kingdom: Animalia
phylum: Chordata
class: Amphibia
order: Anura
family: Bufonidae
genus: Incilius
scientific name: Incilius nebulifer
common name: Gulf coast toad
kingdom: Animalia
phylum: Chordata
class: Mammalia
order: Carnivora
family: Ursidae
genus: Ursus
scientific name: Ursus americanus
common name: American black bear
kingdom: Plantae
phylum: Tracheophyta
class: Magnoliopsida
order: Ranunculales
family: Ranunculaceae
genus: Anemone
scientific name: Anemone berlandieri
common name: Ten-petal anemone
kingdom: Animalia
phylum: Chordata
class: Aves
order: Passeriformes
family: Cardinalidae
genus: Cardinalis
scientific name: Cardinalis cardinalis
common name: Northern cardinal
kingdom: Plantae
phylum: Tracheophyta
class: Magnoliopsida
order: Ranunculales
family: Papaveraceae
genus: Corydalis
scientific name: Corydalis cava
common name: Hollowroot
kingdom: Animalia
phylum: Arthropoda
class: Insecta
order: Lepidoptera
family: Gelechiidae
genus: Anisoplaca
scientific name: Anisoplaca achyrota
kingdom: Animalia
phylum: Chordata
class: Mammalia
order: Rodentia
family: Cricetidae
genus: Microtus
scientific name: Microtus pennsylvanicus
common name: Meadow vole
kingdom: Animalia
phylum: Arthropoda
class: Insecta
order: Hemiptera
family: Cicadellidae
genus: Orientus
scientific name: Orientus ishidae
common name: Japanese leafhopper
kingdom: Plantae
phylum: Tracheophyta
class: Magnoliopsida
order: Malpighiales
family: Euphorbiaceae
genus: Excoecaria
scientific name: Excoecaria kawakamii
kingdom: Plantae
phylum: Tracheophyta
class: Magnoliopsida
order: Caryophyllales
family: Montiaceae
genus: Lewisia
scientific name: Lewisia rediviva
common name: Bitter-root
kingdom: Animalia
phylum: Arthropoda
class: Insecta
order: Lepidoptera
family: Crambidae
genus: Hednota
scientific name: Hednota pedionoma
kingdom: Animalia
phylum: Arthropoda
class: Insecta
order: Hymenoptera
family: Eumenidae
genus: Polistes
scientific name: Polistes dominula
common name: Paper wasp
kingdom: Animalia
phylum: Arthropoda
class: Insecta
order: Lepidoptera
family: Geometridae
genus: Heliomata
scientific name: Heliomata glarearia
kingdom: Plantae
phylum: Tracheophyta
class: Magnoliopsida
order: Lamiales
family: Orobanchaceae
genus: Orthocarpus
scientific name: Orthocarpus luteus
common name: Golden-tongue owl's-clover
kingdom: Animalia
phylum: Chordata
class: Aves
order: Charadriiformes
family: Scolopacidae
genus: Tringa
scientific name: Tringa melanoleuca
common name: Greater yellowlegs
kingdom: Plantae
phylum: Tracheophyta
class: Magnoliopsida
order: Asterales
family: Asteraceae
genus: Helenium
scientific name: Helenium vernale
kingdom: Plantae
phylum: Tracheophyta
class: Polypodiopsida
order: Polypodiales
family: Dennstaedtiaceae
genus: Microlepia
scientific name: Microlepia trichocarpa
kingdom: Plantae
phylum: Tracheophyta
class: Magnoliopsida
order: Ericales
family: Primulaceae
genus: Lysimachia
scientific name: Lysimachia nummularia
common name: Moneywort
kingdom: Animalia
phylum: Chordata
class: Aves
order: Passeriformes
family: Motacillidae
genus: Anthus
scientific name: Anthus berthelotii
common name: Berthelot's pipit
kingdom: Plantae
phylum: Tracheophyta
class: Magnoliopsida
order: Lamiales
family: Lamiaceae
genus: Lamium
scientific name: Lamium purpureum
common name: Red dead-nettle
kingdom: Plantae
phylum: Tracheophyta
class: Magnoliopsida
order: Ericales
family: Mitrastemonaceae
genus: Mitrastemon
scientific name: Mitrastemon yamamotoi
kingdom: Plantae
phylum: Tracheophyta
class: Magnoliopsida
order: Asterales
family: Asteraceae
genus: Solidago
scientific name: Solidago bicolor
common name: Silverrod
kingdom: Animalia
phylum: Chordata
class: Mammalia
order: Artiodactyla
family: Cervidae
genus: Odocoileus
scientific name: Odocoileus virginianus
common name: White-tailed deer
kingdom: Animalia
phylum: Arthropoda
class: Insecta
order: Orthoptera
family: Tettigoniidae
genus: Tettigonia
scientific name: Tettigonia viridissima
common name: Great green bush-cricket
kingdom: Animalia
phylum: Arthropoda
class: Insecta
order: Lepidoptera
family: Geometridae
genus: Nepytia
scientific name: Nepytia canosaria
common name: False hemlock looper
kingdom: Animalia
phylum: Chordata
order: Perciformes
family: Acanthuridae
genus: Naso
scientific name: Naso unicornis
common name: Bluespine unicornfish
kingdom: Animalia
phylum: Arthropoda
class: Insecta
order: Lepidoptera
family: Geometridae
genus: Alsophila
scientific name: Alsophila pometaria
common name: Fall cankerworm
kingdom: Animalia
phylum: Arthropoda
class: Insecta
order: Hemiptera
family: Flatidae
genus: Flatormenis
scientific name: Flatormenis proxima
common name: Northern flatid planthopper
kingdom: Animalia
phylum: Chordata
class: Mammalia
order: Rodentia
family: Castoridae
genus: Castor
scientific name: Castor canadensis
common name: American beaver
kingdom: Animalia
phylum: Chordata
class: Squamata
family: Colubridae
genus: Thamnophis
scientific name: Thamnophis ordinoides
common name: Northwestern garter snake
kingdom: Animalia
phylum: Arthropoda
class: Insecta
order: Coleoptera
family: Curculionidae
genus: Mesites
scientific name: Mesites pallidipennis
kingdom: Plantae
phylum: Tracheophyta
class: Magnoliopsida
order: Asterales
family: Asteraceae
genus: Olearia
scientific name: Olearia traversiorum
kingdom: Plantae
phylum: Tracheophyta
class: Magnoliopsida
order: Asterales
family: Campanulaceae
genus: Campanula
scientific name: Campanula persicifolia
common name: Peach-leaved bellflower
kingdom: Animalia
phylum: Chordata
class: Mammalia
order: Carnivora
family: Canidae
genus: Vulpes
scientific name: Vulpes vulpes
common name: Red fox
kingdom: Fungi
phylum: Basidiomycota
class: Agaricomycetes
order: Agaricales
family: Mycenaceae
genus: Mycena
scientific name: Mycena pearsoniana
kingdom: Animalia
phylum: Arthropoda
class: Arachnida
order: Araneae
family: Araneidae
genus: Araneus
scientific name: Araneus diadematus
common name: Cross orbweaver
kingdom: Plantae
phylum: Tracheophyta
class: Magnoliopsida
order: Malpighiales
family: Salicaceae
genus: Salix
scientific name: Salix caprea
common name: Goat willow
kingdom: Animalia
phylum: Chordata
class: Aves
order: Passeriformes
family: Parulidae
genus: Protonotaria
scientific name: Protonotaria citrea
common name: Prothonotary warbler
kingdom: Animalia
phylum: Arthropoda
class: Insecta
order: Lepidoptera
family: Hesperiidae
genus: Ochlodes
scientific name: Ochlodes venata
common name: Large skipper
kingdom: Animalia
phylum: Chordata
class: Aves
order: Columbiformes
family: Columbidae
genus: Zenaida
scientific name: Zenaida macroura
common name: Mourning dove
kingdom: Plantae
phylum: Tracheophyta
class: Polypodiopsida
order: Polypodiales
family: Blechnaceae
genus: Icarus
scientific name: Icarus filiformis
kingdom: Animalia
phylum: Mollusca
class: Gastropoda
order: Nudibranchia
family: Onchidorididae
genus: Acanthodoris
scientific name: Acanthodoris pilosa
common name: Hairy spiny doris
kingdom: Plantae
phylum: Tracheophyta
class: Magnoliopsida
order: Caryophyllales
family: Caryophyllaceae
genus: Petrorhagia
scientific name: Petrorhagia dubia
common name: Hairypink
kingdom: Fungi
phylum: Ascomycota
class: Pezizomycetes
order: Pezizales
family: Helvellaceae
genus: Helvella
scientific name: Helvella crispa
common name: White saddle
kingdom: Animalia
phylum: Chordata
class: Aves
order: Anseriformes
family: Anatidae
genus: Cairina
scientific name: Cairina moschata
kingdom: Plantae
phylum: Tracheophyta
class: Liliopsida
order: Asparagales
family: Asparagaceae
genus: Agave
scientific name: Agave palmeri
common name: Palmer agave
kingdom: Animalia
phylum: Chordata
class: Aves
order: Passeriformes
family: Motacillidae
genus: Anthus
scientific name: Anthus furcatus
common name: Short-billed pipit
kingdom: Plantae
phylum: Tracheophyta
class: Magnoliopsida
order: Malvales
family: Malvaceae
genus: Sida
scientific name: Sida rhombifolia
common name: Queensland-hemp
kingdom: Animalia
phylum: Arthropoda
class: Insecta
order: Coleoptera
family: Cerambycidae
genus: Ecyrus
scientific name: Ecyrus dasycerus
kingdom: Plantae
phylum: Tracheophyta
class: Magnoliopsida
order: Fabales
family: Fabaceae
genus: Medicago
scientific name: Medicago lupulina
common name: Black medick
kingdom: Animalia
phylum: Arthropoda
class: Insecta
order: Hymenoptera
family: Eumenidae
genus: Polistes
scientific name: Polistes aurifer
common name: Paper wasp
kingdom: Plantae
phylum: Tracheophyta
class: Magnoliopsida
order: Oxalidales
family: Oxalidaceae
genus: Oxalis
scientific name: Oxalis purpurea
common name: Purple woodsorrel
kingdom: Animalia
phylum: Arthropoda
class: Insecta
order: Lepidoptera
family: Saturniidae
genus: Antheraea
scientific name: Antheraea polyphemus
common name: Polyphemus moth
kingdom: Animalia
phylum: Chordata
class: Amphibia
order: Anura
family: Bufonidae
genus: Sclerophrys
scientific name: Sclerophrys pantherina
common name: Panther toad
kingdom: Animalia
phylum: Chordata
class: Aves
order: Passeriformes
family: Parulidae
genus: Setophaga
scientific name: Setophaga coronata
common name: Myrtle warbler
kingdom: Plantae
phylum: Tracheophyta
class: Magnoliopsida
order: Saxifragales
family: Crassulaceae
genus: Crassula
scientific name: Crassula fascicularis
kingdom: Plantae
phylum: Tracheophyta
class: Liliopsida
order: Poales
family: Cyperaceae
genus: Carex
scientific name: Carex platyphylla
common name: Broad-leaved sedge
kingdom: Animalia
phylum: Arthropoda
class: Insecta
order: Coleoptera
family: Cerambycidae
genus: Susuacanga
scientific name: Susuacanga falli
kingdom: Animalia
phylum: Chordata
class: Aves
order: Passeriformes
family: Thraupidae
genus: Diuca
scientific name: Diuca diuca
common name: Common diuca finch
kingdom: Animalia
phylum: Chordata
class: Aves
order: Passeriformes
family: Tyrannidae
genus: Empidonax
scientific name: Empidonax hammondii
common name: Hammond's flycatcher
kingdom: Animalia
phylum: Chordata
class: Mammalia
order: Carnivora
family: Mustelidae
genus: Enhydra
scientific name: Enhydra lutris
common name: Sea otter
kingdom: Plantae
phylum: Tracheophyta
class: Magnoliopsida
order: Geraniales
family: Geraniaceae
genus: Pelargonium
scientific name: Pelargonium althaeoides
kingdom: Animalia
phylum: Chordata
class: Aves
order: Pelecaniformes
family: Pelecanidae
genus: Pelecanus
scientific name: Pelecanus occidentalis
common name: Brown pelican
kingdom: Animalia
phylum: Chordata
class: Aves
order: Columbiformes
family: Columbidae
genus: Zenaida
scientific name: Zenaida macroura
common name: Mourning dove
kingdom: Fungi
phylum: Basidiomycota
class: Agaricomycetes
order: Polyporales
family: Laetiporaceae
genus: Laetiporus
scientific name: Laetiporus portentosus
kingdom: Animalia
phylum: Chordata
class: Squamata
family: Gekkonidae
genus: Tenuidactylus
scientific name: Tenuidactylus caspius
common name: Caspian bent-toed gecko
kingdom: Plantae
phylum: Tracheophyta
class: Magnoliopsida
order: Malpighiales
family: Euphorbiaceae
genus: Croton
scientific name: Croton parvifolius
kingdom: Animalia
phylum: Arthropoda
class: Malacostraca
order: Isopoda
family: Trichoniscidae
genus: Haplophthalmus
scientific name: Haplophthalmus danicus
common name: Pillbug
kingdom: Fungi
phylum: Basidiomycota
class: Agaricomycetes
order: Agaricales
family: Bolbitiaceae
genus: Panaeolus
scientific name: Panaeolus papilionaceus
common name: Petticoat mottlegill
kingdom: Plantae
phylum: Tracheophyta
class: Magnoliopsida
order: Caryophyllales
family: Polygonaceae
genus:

+ + + + + + +

→ **SHORT EXERCISE**
Copy out the records above, from the line containing "family: Dennstaedtiaceae" down to the line containing "genus: Odocoileus", with both of those lines included.

→ **CORRECT RESPONSE**
family: Dennstaedtiaceae
genus: Microlepia
scientific name: Microlepia trichocarpa
kingdom: Plantae
phylum: Tracheophyta
class: Magnoliopsida
order: Ericales
family: Primulaceae
genus: Lysimachia
scientific name: Lysimachia nummularia
common name: Moneywort
kingdom: Animalia
phylum: Chordata
class: Aves
order: Passeriformes
family: Motacillidae
genus: Anthus
scientific name: Anthus berthelotii
common name: Berthelot's pipit
kingdom: Plantae
phylum: Tracheophyta
class: Magnoliopsida
order: Lamiales
family: Lamiaceae
genus: Lamium
scientific name: Lamium purpureum
common name: Red dead-nettle
kingdom: Plantae
phylum: Tracheophyta
class: Magnoliopsida
order: Ericales
family: Mitrastemonaceae
genus: Mitrastemon
scientific name: Mitrastemon yamamotoi
kingdom: Plantae
phylum: Tracheophyta
class: Magnoliopsida
order: Asterales
family: Asteraceae
genus: Solidago
scientific name: Solidago bicolor
common name: Silverrod
kingdom: Animalia
phylum: Chordata
class: Mammalia
order: Artiodactyla
family: Cervidae
genus: Odocoileus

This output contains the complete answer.